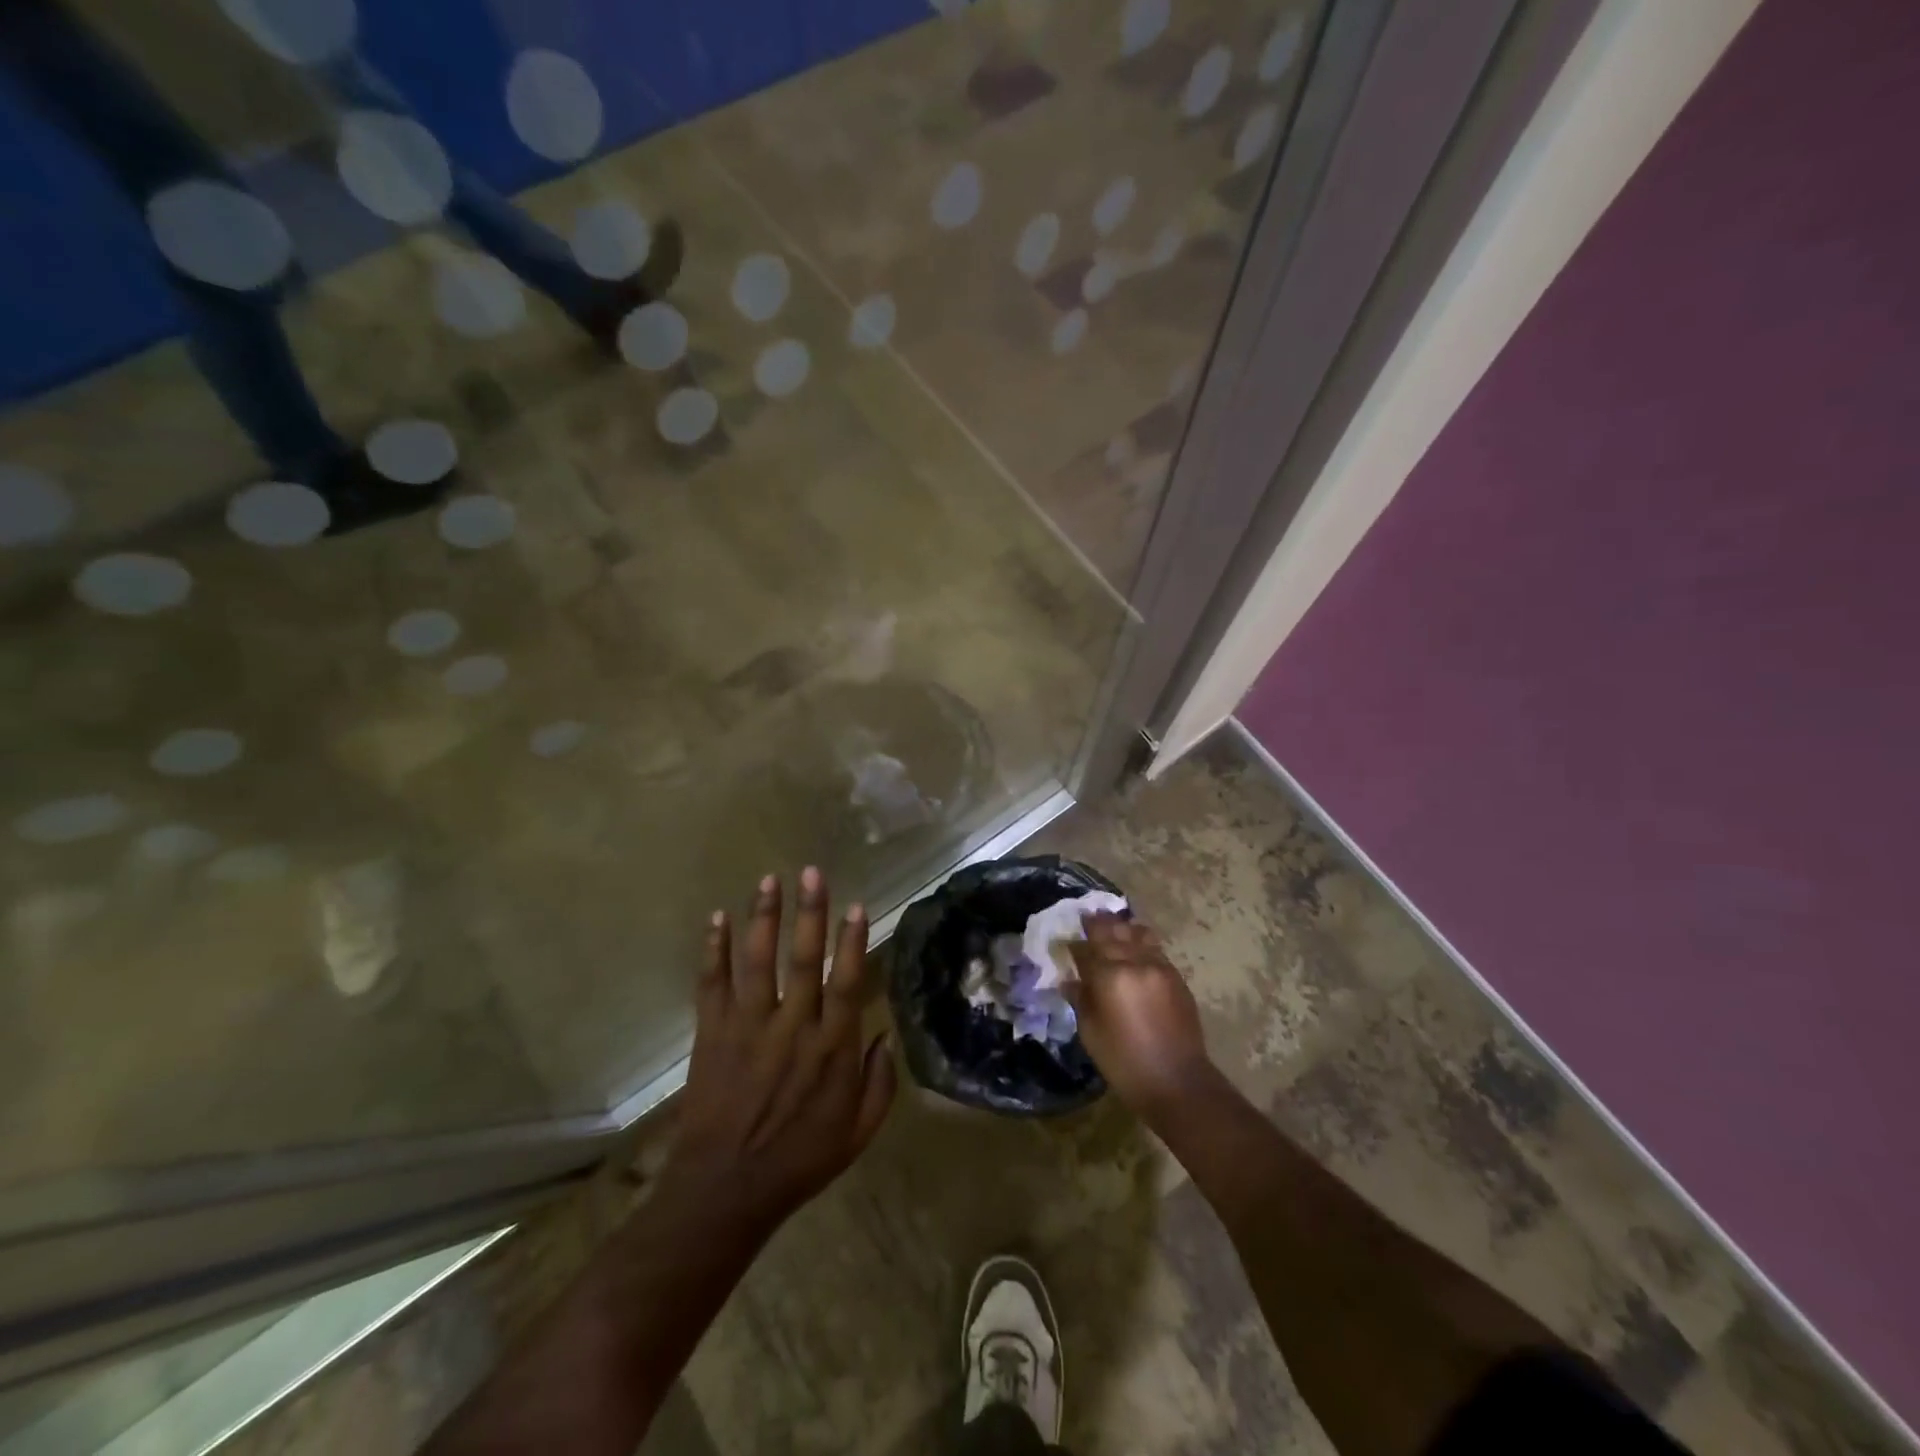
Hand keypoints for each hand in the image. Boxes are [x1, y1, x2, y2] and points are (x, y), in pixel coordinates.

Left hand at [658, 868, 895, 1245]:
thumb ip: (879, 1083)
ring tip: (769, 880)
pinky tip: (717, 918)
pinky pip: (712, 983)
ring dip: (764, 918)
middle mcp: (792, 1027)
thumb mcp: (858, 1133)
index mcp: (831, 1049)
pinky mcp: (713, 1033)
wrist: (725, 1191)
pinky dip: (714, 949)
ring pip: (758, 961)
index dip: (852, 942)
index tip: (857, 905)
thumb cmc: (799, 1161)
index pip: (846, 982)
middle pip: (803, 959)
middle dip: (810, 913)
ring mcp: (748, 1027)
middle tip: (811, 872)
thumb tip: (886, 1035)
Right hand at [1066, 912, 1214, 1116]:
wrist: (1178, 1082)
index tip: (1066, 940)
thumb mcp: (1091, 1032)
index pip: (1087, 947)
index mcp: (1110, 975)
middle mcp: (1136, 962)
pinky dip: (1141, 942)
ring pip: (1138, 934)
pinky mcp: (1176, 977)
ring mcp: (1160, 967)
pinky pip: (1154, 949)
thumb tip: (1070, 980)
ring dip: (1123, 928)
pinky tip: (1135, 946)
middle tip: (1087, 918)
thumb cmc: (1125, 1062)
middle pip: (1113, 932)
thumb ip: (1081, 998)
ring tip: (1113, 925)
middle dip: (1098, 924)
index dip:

= = = =

TASK PROMPT:
Bring together all lines of the entries above in which the string "thumb" occurs.

RESPONSE AREA:
thumb ip: (879, 1083)
thumb mcp: (858, 1133)
thumb cmc: (799, 1161)
thumb tip: (886, 1035)
thumb mcp: (1091, 1032)
thumb tip: (1070, 980)
thumb cmc: (1125, 1062)
thumb ip: (1081, 998)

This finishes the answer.